TV-Series
Description
Misaki Nakahara is a central figure in Welcome to the NHK, a mysterious high school girl who lives with her aunt and uncle in a mansion that overlooks the apartment of Tatsuhiro Satou. Her background is marked by severe trauma: her father died when she was very young, her mother remarried an abusive stepfather, and after enduring long-term domestic violence, her mother died by falling from a cliff—a death Misaki witnessed. She was then raised by the abusive stepfather until she moved to Tokyo to live with relatives. She has dropped out of school, and carries a deep conviction that she is the source of misfortune for those around her.

Personality-wise, Misaki is eccentric, intelligent, and perceptive, often reading beginner psychology books to try to understand others. She presents herself as cheerful, demure, and helpful, but this facade masks profound insecurity and a low opinion of herself. She is deeply codependent and needs to be needed; she seeks someone she can define as being worse off than herself in order to feel superior and necessary. This leads her to approach Satou and propose a "big project" to cure his hikikomori lifestyle, which she frames as a contractual arrangement. Her motivations are driven not by pure altruism but by a desperate need for validation and love—she wants to be loved but does not know how to love herself, so she tries to engineer a relationship in which Satou becomes dependent on her.

In the story, Misaki serves as the primary agent of change. While Satou is passive, she drives nearly every major plot development: she initiates their counseling sessions, pushes him to socialize, saves his life when he attempts suicide, and later her own suicide attempt forces a critical turning point. She is the one who proposes a "love contract" and later a final contract in which they dedicate their lives to each other. Her role is that of a self-appointed savior who ultimately reveals her own brokenness.

Her key relationship is with Tatsuhiro Satou. She observes him from her window, selects him as her project, and gradually develops genuine emotional investment, though their bond remains codependent and fraught with manipulation. She also has a strained relationship with her aunt and uncle, who involve her in religious recruitment, and she appears to have no friends outside of Satou.
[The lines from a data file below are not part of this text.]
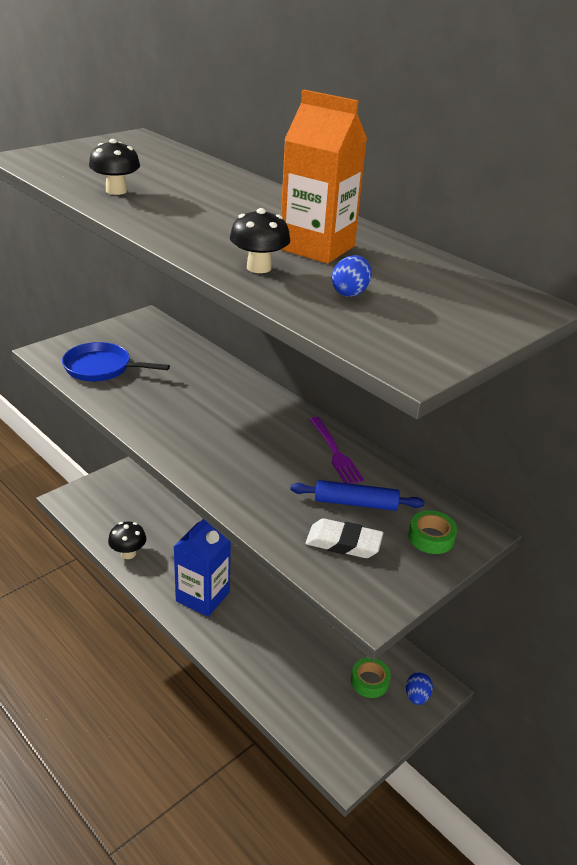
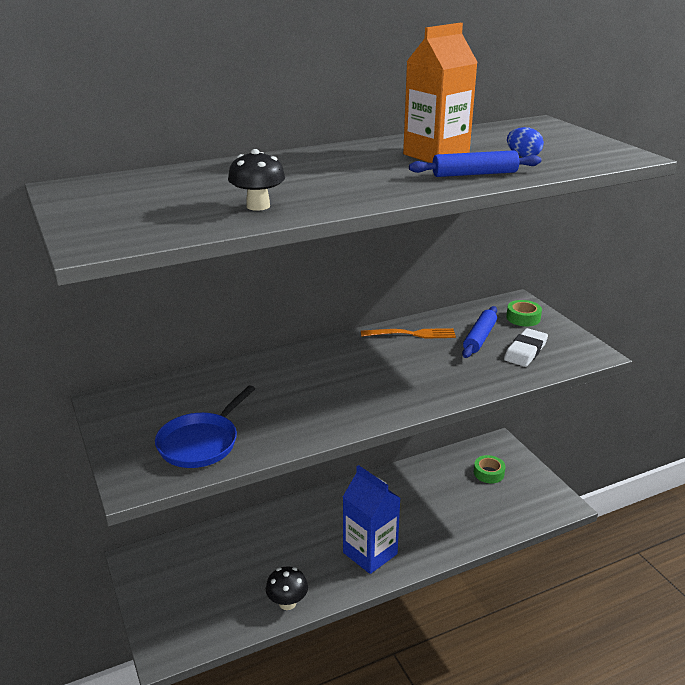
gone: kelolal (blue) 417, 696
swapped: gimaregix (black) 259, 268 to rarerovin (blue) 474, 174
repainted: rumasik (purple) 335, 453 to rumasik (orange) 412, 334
Misaki undergoes significant development. She begins as a cynical manipulator, acknowledging that she picked Satou because she thought she had finally found someone worse than her. Over time, however, her carefully maintained mentor persona cracks as she becomes genuinely attached. When Satou rejects her love contract, she feels completely unneeded and attempts suicide. After being hospitalized, she leaves a note and tries again, but Satou's intervention and a shared delusion about a conspiracy lead to a new understanding. In the end, she offers a revised contract stating that they will dedicate their lives to each other and die together, leaving their future ambiguous but hinting at a fragile, mutual hope.

Notable abilities include her use of basic psychological strategies, her persistence in maintaining the contract, and her ability to read people's behavior despite her own inexperience. She has no physical powers; her impact is entirely emotional and psychological. Her small stature and fragile appearance contrast with her determined, sometimes manipulative actions.